With the growing hunger for mass-market organics, the U.S. needs China’s organic peanuts, and cheap. Take it from the Chilean American Chamber of Commerce. “With increasing popularity of organic products due to changing preferences, lower prices and the entrance Wal-Mart into the market,” AmCham Chile has told its farmers and producers, “dependence on imports will only get larger until the US organic agriculture system changes.” All this creates the (unrealistic?) expectation that organic should be easy on the wallet. “It trickles down to the budget-minded shopper,” argues Organic Consumers Association chief scientist Craig Minowa. “You go into the store and see an organic peanut butter that’s three dollars more than another organic peanut butter sitting next to it on the shelf. They go cheaper. But what they won’t do is flip over the jar and see that the peanuts were grown in China.”

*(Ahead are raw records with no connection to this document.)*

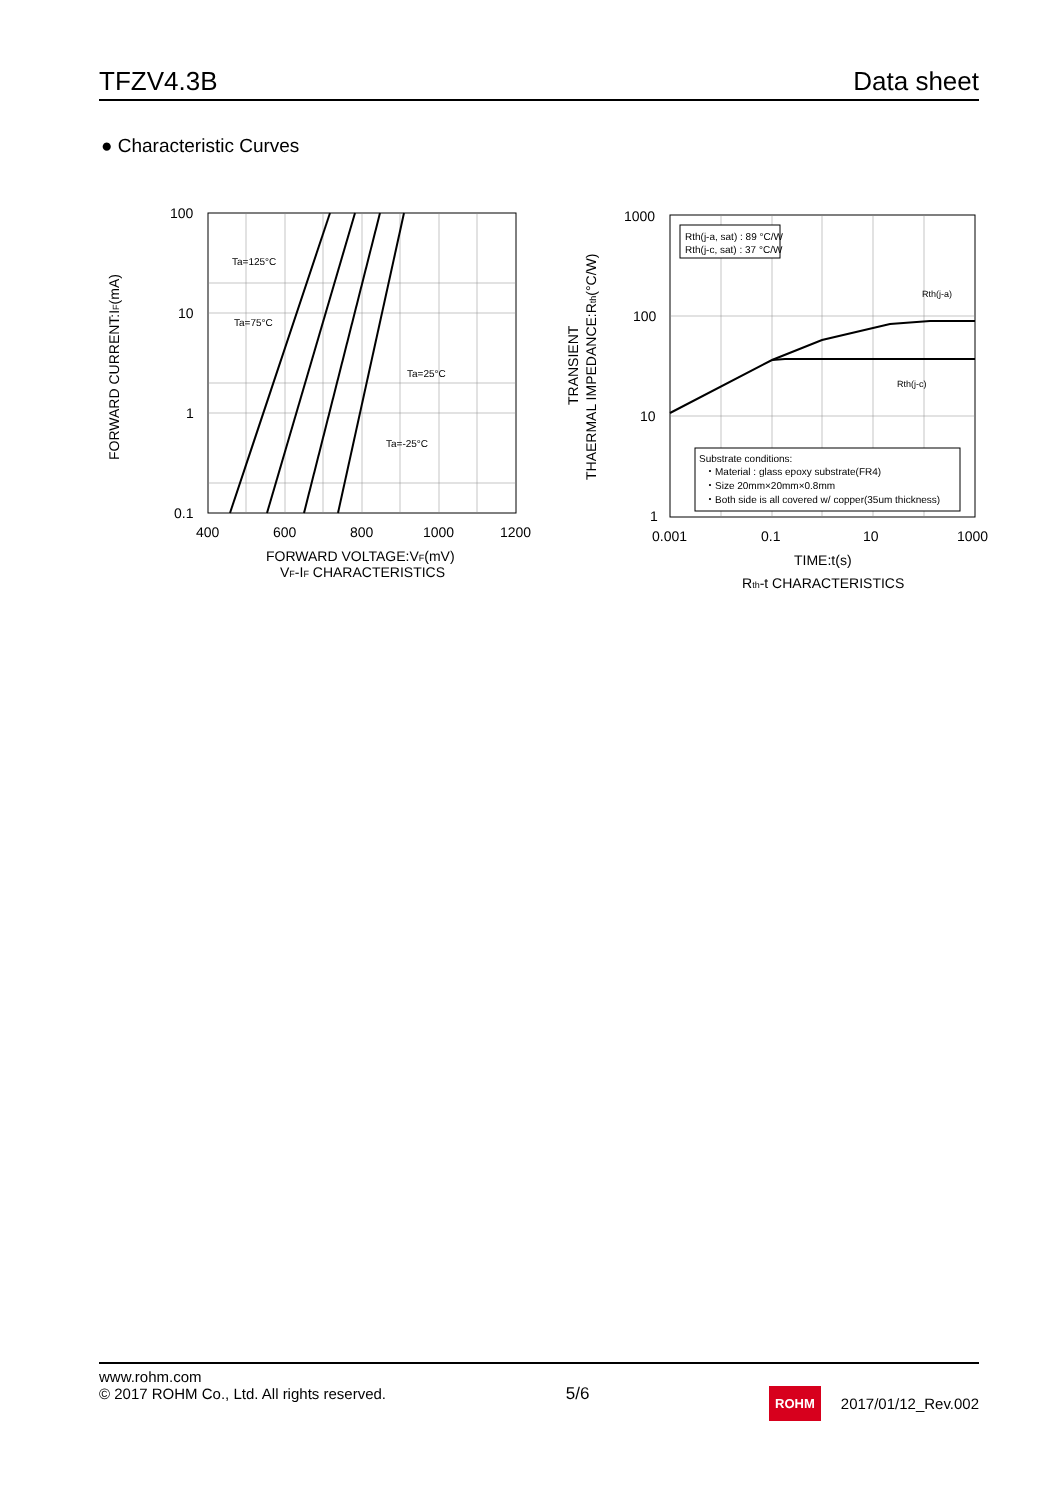TFZV4.3B Data sheet
● Characteristic Curves
100
10
1
0.1
400
600
800
1000
1200
FORWARD VOLTAGE:VF(mV)
VF-IF CHARACTERISTICS
FORWARD CURRENT:IF(mA)
Ta=125°C
Ta=75°C
Ta=25°C
Ta=-25°C
Rth(j-a, sat) : 89 °C/W
Rth(j-c, sat) : 37 °C/W
Rth(j-a)
Rth(j-c)
Substrate conditions:
・Material : glass epoxy substrate(FR4)
・Size 20mm×20mm×0.8mm
・Both side is all covered w/ copper(35um thickness)
1000
100
10
1
0.001
0.1
10
1000
TIME:t(s)
Rth-t CHARACTERISTICS
TRANSIENT
THAERMAL IMPEDANCE:Rth(°C/W)
www.rohm.com
© 2017 ROHM Co., Ltd. All rights reserved.
5/6
ROHM 2017/01/12_Rev.002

PCA’s Blakely, Georgia plant was smack in the middle peanut country. (Jimmy Carter’s Plains farm is about 75 miles northeast.) But, plagued by weeds, few local peanut farmers are certified organic. Yet, admits Riddle, when it comes to outsourcing organics to China, “There are problems.” While Whole Foods may say that “organic standards in China are no different than they are in Brazil, Turkey, Thailand or anywhere else,” Riddle concedes that “not all organic is the same.”

Translating “Organic” Abroad

Still, there’s an expectation that USDA organic, even on Chinese peanuts, means something. Worth keeping in mind is the fact that USDA doesn’t actually certify any carrot or potato or apple as organic. It certifies certifiers. NOP’s tiny staff of 15 relies on third party accreditation agencies—Quality Assurance International, for example, or the Organic Crop Improvement Association, which, according to an archive of the PCA website, was the certifying authority on its troubled Georgia plant. “The certifiers realize that the more products they certify, the better it is for them,” explains Minowa. “So you might have an inspector coming in who might have a boss who says ‘you don’t need to be so anal about it.’” (The organic certifier in PCA’s Plainview, Texas, plant has since been fired by the Texas Department of Agriculture.)

Or you might have a foreign government with an unsettling food record. Consider this: with imported foods, USDA relies on certifiers working in-country, but Chinese regulations prevent foreign inspectors on Chinese farms. So, a third-party certifier like OCIA, for example, operates a local office at 8 Jiangwangmiao Street in Nanjing, in eastern China’s Jiangsu province. But that office is actually run by China’s Organic Food Development Center. Which is, in fact, an arm of SEPA, or, China’s State Environmental Protection Administration. As in, your peanut butter’s organic because the Chinese government says it is.

OCIA CEO Jeff Sees defends the arrangement in an email: “Certification Decisions are not made by OFDC. All inspection reports are given to our staff in China who translate the reports and send them to our reviewers in Lincoln [Nebraska] for the determination of Organic status.”

The Fix? An Empowered USDA Organics Program, Demanding Eaters

Thanks to the 2008 Farm Bill, funding of the “backwater” National Organic Program got a small bump for fiscal year 2008, and President Obama’s FY2010 budget overview released last week pledged a boost in USDA organic funding dedicated, in part, to “maintain[ing] label credibility.” Still, the office overseeing a $20 billion industry is running today on, at most, just $2.6 million a year. A more empowered organics program at USDA could poke its fingers into more places, including in problem spots abroad like China. As the organic boom continues, concerned eaters like Luna and the rest of us have to demand that the “USDA organic” label means something real, powerful, and bankable. After all, with the American food system we have today, “organic” eaters or not, we’re all eating from the same pie.

Nancy Scola is a writer in Brooklyn, NY.